[[ RECORDS SHOWN, beginning ]]

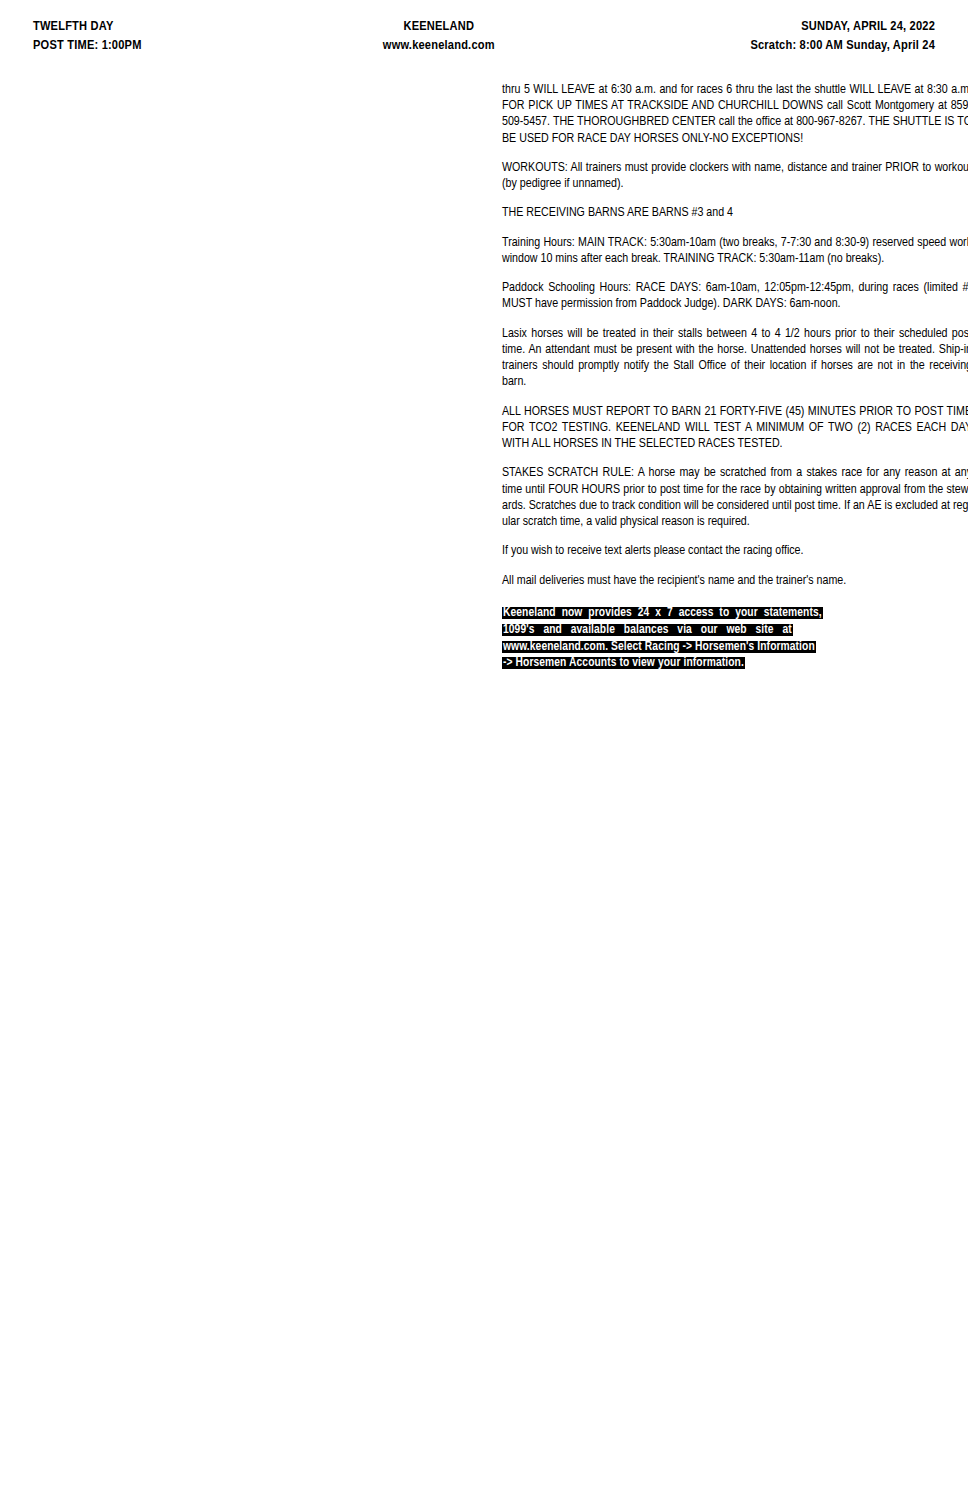| TWELFTH DAY | KEENELAND | SUNDAY, APRIL 24, 2022 |
| POST TIME: 1:00PM | www.keeneland.com | Scratch: 8:00 AM Sunday, April 24 |
thru 5 WILL LEAVE at 6:30 a.m. and for races 6 thru the last the shuttle WILL LEAVE at 8:30 a.m. FOR PICK UP TIMES AT TRACKSIDE AND CHURCHILL DOWNS call Scott Montgomery at 859-509-5457. THE THOROUGHBRED CENTER call the office at 800-967-8267. THE SHUTTLE IS TO BE USED FOR RACE DAY HORSES ONLY-NO EXCEPTIONS!
WORKOUTS: All trainers must provide clockers with name, distance and trainer PRIOR to workout (by pedigree if unnamed).
THE RECEIVING BARNS ARE BARNS #3 and 4
Training Hours: MAIN TRACK: 5:30am-10am (two breaks, 7-7:30 and 8:30-9) reserved speed work window 10 mins after each break. TRAINING TRACK: 5:30am-11am (no breaks).
Paddock Schooling Hours: RACE DAYS: 6am-10am, 12:05pm-12:45pm, during races (limited #-MUST have permission from Paddock Judge). DARK DAYS: 6am-noon.
Lasix horses will be treated in their stalls between 4 to 4 1/2 hours prior to their scheduled post time. An attendant must be present with the horse. Unattended horses will not be treated. Ship-in trainers should promptly notify the Stall Office of their location if horses are not in the receiving barn.
ALL HORSES MUST REPORT TO BARN 21 FORTY-FIVE (45) MINUTES PRIOR TO POST TIME FOR TCO2 TESTING. KEENELAND WILL TEST A MINIMUM OF TWO (2) RACES EACH DAY WITH ALL HORSES IN THE SELECTED RACES TESTED.
STAKES SCRATCH RULE: A horse may be scratched from a stakes race for any reason at any time until FOUR HOURS prior to post time for the race by obtaining written approval from the stewards. Scratches due to track condition will be considered until post time. If an AE is excluded at regular scratch time, a valid physical reason is required.
If you wish to receive text alerts please contact the racing office.
All mail deliveries must have the recipient's name and the trainer's name.
Keeneland now provides 24 x 7 access to your statements, 1099's and available balances via our web site at www.keeneland.com. Select Racing -> Horsemen's Information -> Horsemen Accounts to view your information.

[[ RECORDS SHOWN, end ]]

:: WHAT IS BEING ASKED ::
Look through the entries above and report each line where the string "name" occurs.

:: TASK OUTPUT ::
WORKOUTS: All trainers must provide clockers with name, distance and trainer PRIOR to workout (by pedigree if unnamed).
All mail deliveries must have the recipient's name and the trainer's name.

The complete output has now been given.